Reading passage

Re: [PATCH 0/3] Limit runaway reclaim due to watermark boosting

Mel Gorman <mgorman@xxxxxxxxxxxxxxxxxxx> · Wed, 26 Feb 2020 08:04:26 +0000

On Tue, Feb 25, 2020 at 06:51:30PM -0800, Andrew Morton wrote:
> On Tue, 25 Feb 2020 14:15:31 +0000 Mel Gorman <mgorman@xxxxxxxxxxxxxxxxxxx> wrote:
> 
> > Ivan Babrou reported the following
> 
> http://lkml.kernel.org/r/CABWYdi1eOUD1DHORJxTsWPMT3BcZhz++xP1pXhT=x4SgxtgQZA@xxxxxxxxxxxxxx
> is helpful.
> 

Noted for future reference.

> > 	Commit 1c30844d2dfe ("mm: reclaim small amounts of memory when
> > 	an external fragmentation event occurs") introduced undesired
> > 	effects in our environment.
> > 
> > 	  * NUMA with 2 x CPU
> > 	  * 128GB of RAM
> > 	  * THP disabled
> > 	  * Upgraded from 4.19 to 5.4
> > 
> > 	Before we saw free memory hover at around 1.4GB with no
> > 	spikes. After the upgrade we saw some machines decide that they
> > 	need a lot more than that, with frequent spikes above 10GB,
> > 	often only on a single numa node.
> > 
> > There have been a few reports recently that might be watermark boost
> > related. Unfortunately, finding someone that can reproduce the problem
> > and test a patch has been problematic.  This series intends to limit
> > potential damage only.
> 
> It's problematic that we don't understand what's happening.  And these
> palliatives can only reduce our ability to do that.
> 

Not for certain no, but we do know that there are conditions whereby
node 0 can end up reclaiming excessively for extended periods of time.
The available evidence does match a pattern whereby a lower zone on node
0 is getting stuck in a boosted state.

> Rik seems to have the means to reproduce this (or something similar)
> and it seems Ivan can test patches three weeks hence.

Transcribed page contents

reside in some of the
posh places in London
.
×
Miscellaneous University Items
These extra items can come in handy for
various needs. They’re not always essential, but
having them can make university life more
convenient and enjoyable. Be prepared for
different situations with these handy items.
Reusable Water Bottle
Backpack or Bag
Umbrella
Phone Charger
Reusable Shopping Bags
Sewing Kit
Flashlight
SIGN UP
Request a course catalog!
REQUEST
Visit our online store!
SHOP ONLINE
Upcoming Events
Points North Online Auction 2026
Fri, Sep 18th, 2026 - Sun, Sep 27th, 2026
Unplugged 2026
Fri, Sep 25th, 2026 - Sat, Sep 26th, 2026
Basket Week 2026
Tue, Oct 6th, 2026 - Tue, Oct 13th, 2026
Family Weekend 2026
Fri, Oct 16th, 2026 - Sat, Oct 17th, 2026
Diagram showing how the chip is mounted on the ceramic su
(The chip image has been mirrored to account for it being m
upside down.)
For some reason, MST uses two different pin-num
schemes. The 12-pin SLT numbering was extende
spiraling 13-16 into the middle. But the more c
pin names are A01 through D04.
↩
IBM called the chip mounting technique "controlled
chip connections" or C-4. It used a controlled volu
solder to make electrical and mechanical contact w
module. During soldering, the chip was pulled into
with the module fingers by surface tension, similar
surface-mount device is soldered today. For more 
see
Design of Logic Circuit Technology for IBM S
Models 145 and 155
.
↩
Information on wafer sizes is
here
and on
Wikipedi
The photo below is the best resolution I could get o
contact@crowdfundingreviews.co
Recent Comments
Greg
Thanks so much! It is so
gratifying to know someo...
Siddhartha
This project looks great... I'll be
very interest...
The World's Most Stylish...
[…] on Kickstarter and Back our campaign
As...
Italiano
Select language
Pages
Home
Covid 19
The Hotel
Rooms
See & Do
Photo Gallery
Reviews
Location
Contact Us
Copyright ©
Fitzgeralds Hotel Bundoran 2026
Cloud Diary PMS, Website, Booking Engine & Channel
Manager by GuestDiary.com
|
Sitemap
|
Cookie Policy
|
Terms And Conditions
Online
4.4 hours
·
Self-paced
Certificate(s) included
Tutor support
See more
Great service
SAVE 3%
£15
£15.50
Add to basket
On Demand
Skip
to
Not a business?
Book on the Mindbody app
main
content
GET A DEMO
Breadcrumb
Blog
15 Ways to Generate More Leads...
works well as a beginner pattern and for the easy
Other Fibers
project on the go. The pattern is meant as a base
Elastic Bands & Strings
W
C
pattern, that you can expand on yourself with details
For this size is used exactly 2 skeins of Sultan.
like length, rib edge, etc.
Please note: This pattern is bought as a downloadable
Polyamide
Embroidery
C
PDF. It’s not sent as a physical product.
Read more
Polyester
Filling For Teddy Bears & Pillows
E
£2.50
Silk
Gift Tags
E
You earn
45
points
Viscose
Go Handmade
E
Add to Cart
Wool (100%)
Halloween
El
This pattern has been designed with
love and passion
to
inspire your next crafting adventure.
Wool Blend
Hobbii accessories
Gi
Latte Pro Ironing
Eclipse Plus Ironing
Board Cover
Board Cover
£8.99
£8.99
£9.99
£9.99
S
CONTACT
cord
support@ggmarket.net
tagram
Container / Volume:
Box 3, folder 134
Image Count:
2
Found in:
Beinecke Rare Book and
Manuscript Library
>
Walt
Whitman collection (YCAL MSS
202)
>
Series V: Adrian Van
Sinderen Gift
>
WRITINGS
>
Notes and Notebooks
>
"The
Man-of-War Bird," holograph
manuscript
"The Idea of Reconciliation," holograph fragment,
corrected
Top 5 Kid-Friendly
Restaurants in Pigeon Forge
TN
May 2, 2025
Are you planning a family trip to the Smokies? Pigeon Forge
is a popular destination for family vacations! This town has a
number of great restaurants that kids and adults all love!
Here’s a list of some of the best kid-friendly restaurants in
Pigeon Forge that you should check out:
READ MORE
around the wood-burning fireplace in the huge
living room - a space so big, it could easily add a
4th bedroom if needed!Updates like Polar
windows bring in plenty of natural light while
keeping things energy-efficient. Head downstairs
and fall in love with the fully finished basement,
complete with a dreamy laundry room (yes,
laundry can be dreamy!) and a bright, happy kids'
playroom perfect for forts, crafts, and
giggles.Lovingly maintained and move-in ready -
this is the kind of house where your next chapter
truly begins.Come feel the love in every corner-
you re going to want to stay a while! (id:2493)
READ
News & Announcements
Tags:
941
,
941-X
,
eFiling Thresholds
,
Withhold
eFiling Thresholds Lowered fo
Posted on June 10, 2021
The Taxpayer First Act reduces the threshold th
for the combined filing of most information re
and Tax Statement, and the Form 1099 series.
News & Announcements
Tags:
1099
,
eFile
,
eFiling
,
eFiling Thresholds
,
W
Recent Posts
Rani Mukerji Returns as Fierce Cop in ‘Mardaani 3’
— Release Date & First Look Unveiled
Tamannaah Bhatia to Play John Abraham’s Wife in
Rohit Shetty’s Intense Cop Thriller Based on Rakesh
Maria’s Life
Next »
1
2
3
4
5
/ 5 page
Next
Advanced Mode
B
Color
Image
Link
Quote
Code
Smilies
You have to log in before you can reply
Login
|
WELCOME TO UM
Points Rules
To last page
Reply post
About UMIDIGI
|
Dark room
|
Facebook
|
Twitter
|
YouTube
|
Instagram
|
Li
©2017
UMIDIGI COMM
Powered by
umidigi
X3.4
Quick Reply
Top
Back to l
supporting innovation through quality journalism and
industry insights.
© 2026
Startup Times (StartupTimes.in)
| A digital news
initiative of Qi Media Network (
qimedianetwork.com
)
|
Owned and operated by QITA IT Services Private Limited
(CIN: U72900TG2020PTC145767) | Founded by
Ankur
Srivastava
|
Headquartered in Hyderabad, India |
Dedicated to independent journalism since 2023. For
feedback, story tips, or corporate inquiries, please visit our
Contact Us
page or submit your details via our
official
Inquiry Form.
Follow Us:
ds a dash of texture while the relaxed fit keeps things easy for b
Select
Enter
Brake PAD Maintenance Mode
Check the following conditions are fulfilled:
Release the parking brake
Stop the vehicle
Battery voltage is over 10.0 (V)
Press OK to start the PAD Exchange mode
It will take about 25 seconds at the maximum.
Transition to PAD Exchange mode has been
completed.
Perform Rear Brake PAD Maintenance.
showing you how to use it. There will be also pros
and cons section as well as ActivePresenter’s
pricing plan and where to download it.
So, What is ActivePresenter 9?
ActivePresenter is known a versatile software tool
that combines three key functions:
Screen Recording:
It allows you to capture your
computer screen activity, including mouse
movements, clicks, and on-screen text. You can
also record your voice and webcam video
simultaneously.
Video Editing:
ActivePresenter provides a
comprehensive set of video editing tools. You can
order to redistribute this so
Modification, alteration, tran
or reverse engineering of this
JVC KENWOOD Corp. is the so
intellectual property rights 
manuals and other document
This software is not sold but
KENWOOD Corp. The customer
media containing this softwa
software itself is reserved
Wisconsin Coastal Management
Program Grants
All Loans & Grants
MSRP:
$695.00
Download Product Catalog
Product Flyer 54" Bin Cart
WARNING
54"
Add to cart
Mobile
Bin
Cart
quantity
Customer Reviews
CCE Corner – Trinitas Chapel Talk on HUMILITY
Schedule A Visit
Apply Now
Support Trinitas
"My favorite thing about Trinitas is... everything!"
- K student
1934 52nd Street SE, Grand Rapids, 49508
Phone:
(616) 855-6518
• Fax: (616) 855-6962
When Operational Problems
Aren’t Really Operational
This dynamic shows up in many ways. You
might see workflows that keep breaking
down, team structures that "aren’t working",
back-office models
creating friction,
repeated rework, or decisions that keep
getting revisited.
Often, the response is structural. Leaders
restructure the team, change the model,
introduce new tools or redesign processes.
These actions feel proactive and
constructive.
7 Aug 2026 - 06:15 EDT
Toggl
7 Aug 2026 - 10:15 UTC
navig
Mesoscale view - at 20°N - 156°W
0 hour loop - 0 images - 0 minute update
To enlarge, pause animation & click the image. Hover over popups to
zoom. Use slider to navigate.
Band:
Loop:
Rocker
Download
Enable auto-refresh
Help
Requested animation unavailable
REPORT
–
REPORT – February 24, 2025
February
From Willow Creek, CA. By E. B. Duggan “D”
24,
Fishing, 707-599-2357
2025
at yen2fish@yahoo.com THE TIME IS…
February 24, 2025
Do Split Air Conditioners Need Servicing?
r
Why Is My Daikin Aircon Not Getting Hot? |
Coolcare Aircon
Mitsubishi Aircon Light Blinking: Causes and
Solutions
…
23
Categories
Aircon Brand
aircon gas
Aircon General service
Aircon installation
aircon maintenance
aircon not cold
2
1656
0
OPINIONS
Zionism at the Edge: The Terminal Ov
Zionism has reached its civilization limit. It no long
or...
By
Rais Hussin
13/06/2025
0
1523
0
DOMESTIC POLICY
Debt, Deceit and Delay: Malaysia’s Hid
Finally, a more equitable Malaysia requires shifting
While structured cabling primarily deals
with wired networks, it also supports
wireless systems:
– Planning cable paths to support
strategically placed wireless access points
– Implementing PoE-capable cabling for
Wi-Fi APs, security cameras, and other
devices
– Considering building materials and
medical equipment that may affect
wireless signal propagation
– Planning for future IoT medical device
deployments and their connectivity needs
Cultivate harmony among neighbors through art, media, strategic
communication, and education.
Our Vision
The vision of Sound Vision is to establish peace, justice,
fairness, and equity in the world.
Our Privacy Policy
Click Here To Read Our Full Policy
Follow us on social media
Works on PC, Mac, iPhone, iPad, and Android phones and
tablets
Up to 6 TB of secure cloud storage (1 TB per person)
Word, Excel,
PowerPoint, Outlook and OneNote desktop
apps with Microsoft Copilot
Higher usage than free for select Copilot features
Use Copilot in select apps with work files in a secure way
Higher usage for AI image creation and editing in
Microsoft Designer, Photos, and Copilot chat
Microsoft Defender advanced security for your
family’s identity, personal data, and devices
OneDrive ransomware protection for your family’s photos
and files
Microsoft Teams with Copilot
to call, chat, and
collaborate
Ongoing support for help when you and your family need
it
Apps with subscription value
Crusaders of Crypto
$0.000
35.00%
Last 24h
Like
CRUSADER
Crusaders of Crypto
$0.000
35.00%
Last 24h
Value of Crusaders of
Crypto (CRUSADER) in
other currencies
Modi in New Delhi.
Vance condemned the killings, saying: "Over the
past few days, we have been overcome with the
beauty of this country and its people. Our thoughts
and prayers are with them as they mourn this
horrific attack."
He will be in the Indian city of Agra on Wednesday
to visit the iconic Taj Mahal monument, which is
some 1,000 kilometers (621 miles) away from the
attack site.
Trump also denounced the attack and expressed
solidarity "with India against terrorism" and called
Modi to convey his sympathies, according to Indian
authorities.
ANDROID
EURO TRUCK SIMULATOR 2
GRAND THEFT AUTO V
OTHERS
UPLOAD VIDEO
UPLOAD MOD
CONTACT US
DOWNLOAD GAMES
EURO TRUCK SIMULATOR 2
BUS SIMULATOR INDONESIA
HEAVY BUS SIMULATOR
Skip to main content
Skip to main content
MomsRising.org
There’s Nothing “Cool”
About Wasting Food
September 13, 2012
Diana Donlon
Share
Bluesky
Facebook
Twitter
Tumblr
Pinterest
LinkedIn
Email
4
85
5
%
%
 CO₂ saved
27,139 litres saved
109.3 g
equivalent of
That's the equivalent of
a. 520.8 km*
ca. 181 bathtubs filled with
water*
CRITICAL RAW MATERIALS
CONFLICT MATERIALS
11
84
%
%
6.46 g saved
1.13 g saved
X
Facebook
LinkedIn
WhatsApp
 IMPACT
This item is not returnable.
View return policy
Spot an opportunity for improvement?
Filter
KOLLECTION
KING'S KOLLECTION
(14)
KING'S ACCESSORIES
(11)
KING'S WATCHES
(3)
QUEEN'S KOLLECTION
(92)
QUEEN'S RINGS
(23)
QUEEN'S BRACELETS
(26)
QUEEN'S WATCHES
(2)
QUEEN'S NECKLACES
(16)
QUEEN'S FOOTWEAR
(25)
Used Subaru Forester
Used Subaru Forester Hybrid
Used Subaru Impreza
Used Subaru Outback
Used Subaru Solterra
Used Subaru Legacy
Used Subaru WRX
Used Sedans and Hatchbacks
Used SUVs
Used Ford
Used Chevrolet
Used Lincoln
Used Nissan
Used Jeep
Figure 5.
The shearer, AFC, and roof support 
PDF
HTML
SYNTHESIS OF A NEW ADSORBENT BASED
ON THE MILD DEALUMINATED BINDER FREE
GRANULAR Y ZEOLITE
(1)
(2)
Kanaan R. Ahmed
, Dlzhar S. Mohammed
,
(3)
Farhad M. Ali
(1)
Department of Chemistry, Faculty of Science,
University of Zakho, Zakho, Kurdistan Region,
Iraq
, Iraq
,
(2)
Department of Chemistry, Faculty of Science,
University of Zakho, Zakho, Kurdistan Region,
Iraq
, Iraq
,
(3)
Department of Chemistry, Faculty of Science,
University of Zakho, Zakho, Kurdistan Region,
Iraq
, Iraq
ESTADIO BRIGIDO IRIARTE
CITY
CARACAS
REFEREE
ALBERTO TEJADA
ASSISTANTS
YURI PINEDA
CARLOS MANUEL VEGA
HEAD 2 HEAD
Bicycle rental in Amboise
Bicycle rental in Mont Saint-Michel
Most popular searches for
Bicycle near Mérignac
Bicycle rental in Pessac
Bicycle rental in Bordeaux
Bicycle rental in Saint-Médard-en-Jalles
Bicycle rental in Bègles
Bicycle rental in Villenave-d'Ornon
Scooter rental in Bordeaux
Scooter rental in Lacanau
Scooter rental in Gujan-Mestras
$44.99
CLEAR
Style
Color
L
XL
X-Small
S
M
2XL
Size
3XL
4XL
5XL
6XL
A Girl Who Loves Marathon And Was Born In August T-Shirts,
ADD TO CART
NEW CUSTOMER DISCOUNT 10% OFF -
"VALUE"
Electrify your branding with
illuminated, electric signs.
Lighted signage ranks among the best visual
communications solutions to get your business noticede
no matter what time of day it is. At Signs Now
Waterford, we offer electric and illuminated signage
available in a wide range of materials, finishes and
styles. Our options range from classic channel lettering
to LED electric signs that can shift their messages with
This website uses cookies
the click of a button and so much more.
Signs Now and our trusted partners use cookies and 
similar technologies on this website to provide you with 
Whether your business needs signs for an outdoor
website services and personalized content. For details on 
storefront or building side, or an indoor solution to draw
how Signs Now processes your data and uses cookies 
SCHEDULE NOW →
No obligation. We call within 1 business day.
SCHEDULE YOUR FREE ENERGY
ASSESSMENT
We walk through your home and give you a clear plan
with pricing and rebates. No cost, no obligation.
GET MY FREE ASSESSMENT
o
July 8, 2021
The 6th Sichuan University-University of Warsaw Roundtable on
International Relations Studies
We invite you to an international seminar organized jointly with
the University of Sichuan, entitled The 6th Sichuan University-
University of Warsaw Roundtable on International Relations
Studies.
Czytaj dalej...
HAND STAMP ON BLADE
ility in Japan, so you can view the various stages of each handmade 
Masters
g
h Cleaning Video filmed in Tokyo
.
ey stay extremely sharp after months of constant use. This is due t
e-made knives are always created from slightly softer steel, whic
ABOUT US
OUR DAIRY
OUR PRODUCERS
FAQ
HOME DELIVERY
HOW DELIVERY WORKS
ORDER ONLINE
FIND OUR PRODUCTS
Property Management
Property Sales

Exercise tasks
[1] In the watermark boosting thread, which kernel versions did the reported upgrade go between?
[2] Write the next part of the watermark boosting thread, picking up after its last line.
The transcribed page contents are separate material and are not part of the watermark boosting thread.

Results of the exercise
[1] From 4.19 to 5.4.

[2]
If Rik can reproduce it great but I have a strong feeling that Ivan may
never be able to test this if it requires a production machine which is
why I did not wait the three weeks.

> So how about a
> debug patch which will help figure out what's going on in there?

A debug patch would not help much in this case given that we
have tracepoints. An ftrace containing mm_page_alloc_extfrag,
mm_vmscan_kswapd_wake, mm_vmscan_wakeup_kswapd and
mm_vmscan_node_reclaim_begin would be a big help for 30 seconds while the
problem is occurring would work. Ideally mm_vmscan_lru_shrink_inactive
would also be included to capture the priority but the size of the trace
is what's going to be problematic.

mm_page_alloc_extfrag would be correlated with the conditions that boost
the watermarks and the others would track what kswapd is doing to see if
it's persistently reclaiming. If they are, mm_vmscan_lru_shrink_inactive
would tell if it's persistently reclaiming at priority DEF_PRIORITY - 2
which would prove the patch would at least mitigate the problem.

It would be more preferable to have a description of a testcase that
reproduces the problem and I'll capture/analyse the trace myself.
It would also be something I could slot into a test grid to catch the
problem happening again in the future.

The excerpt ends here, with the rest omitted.